▶ **Required work**
Reproduce every row below verbatim, omitting the pictures.

▶ **Data for this exercise**

|---|

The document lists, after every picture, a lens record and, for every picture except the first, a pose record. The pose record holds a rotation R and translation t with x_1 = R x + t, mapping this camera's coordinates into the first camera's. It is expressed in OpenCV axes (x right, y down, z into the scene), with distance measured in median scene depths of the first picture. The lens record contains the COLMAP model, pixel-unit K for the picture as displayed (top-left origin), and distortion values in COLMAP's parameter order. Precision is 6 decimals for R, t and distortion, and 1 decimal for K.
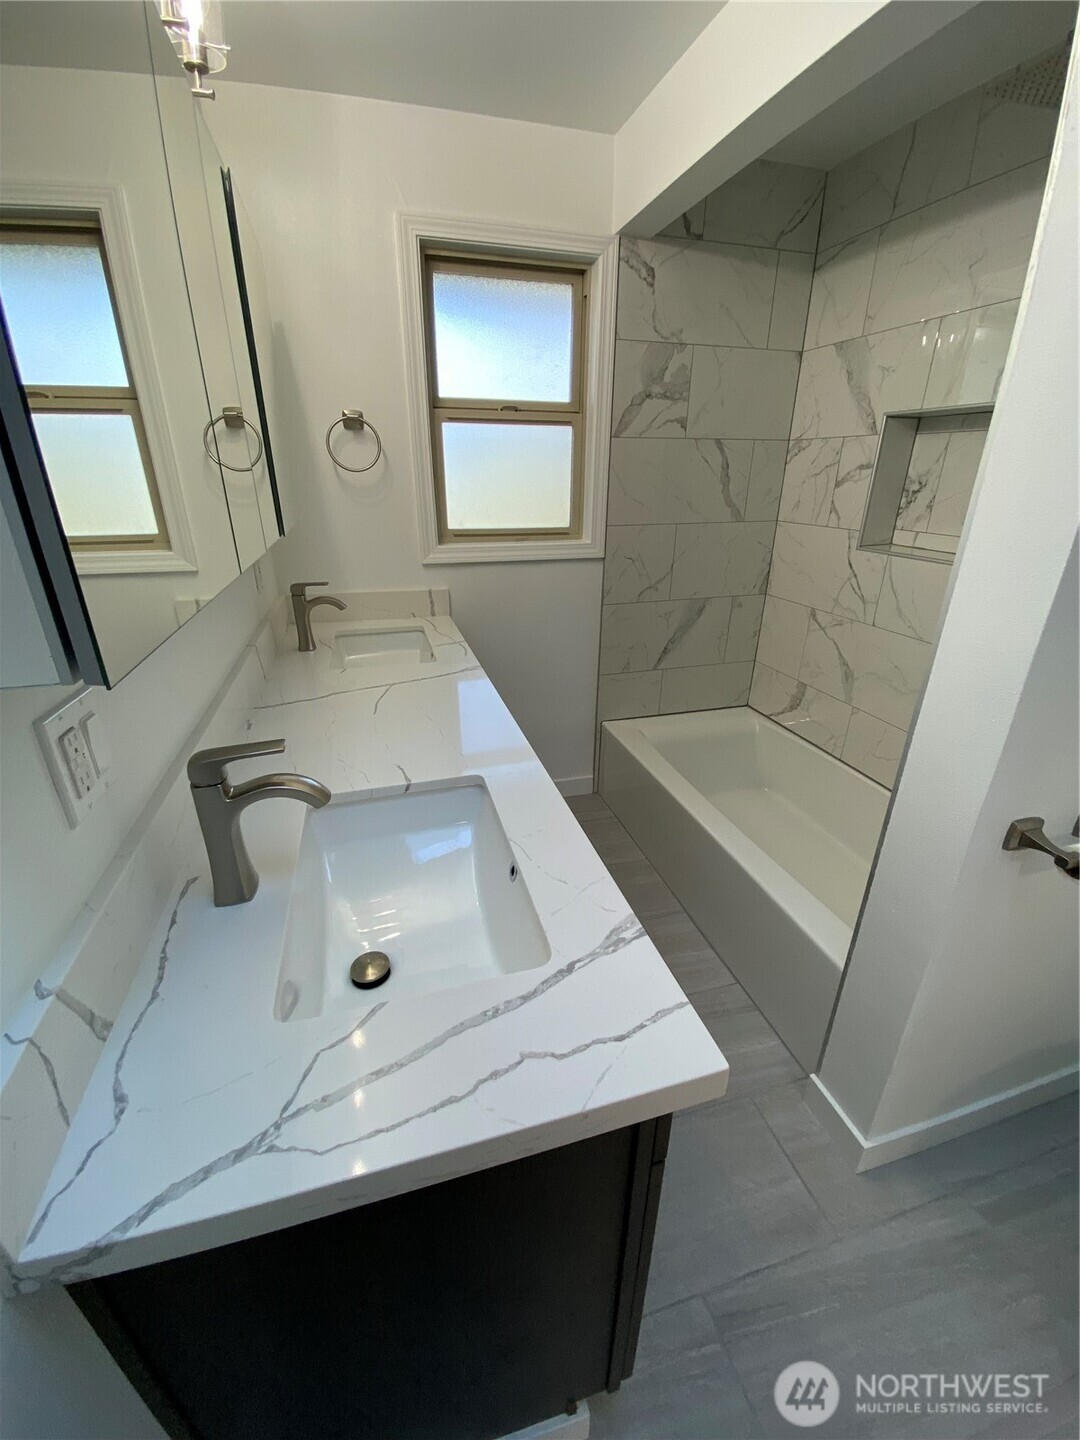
lens RADIAL K [[586.0, 0, 531.3], [0, 586.0, 718.6], [0, 0, 1]] dist [0.006543, -0.012819]
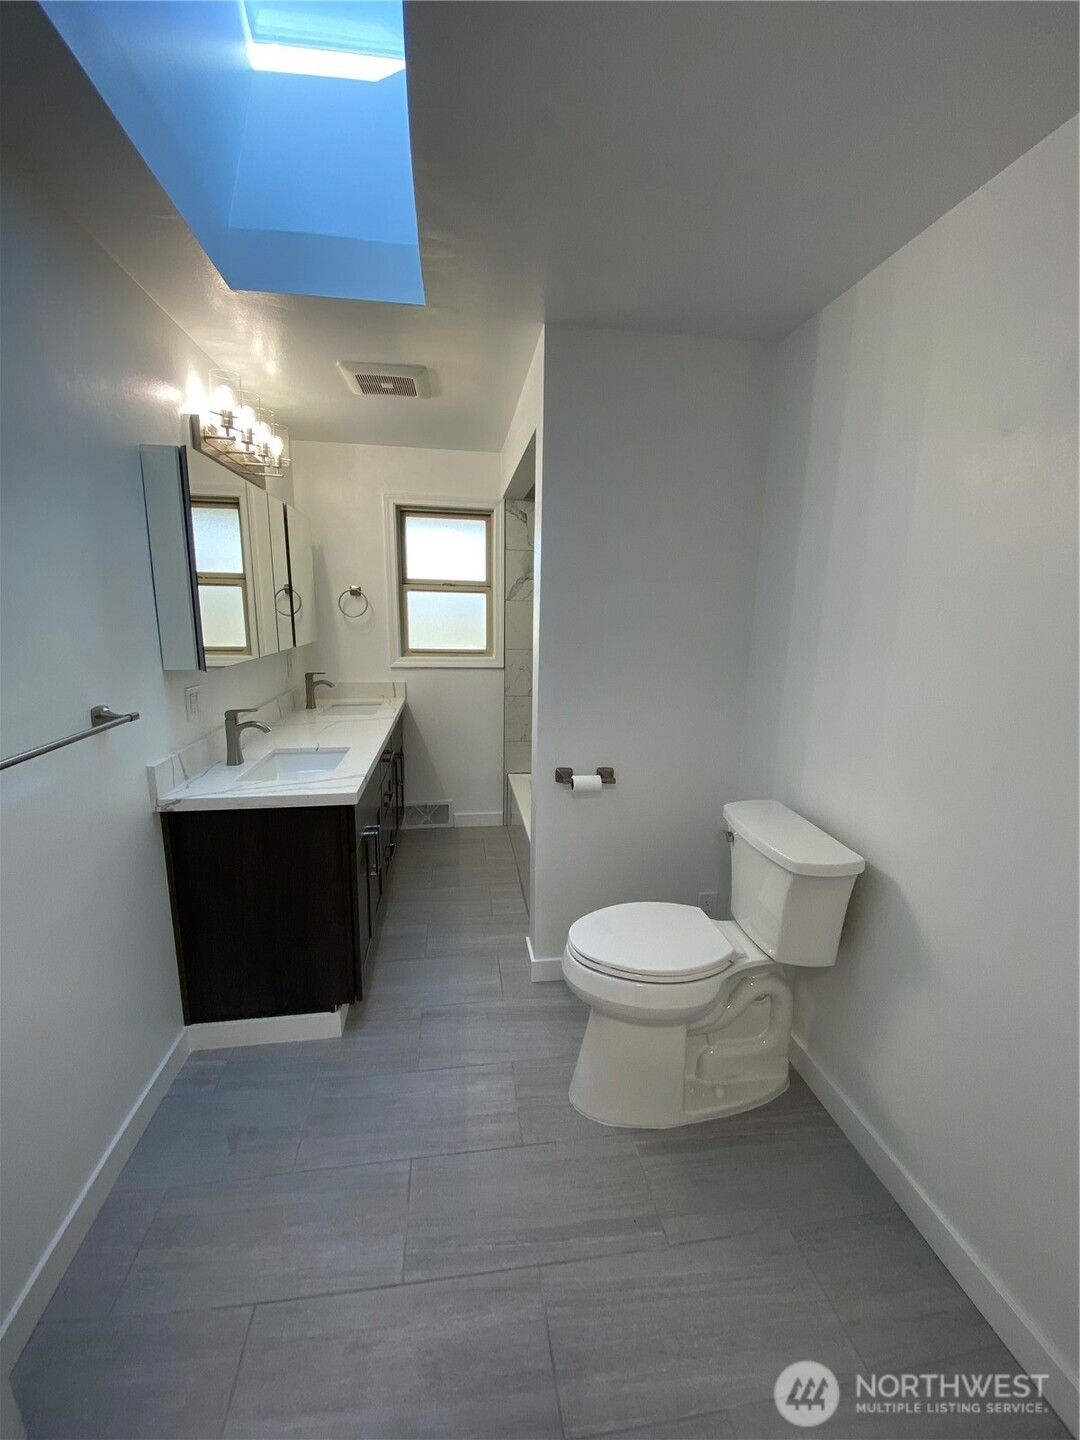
lens RADIAL K [[586.0, 0, 552.3], [0, 586.0, 725.4], [0, 0, 1]] dist [0.006543, -0.012819]
pose [[0.994076, 0.037163, -0.102132, 0.468804], [-0.056707, 0.979021, -0.195709, 0.211765], [0.092717, 0.200341, 0.975329, -0.597960]]
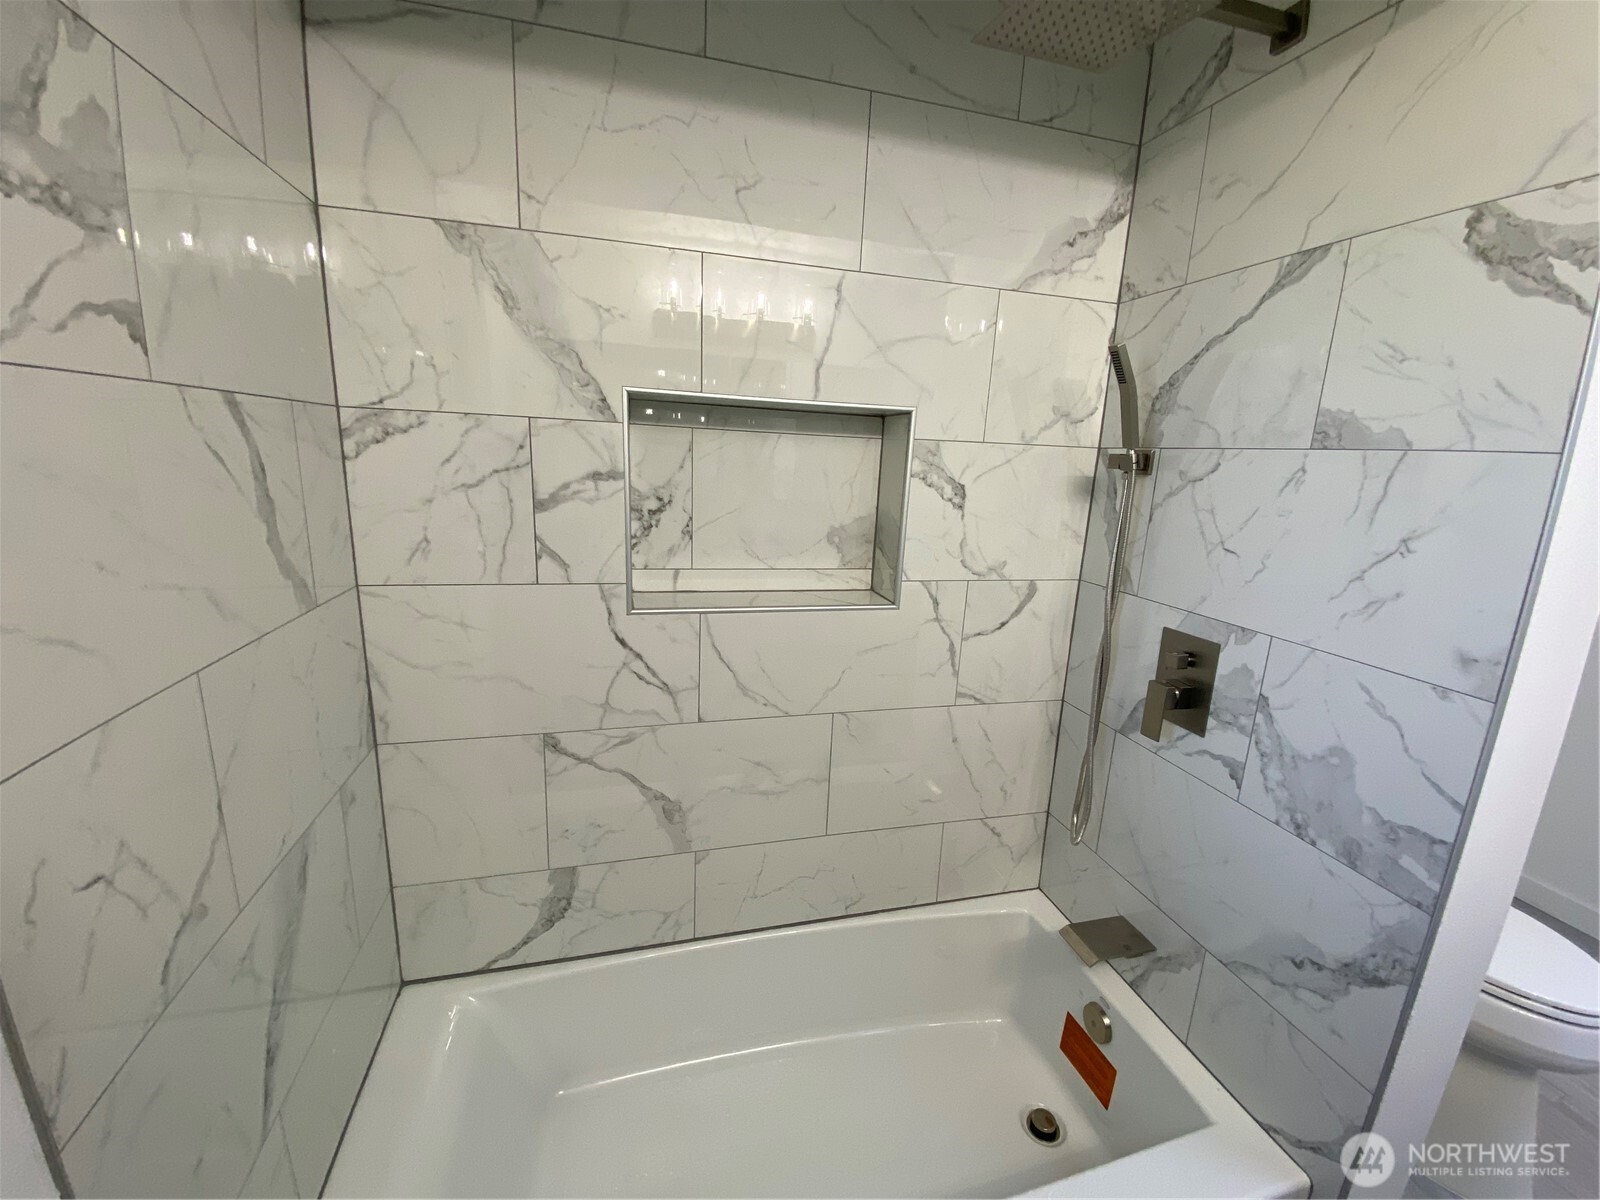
lens RADIAL K [[651.1, 0, 803.5], [0, 651.1, 595.4], [0, 0, 1]] dist [0.006543, -0.012819]
pose [[-0.015061, -0.210603, 0.977456, -0.053444], [0.346514, 0.915888, 0.202677, -0.372310], [-0.937924, 0.341754, 0.059182, 0.797046]]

|---|

▶ **Output below**
The document lists, after every picture, a lens record and, for every picture except the first, a pose record. The pose record holds a rotation R and translation t with x_1 = R x + t, mapping this camera's coordinates into the first camera's. It is expressed in OpenCV axes (x right, y down, z into the scene), with distance measured in median scene depths of the first picture. The lens record contains the COLMAP model, pixel-unit K for the picture as displayed (top-left origin), and distortion values in COLMAP's parameter order. Precision is 6 decimals for R, t and distortion, and 1 decimal for K.
lens RADIAL K [[586.0, 0, 531.3], [0, 586.0, 718.6], [0, 0, 1]] dist [0.006543, -0.012819]
lens RADIAL K [[586.0, 0, 552.3], [0, 586.0, 725.4], [0, 0, 1]] dist [0.006543, -0.012819]
pose [[0.994076, 0.037163, -0.102132, 0.468804], [-0.056707, 0.979021, -0.195709, 0.211765], [0.092717, 0.200341, 0.975329, -0.597960]]
lens RADIAL K [[651.1, 0, 803.5], [0, 651.1, 595.4], [0, 0, 1]] dist [0.006543, -0.012819]
pose [[-0.015061, -0.210603, 0.977456, -0.053444], [0.346514, 0.915888, 0.202677, -0.372310], [-0.937924, 0.341754, 0.059182, 0.797046]]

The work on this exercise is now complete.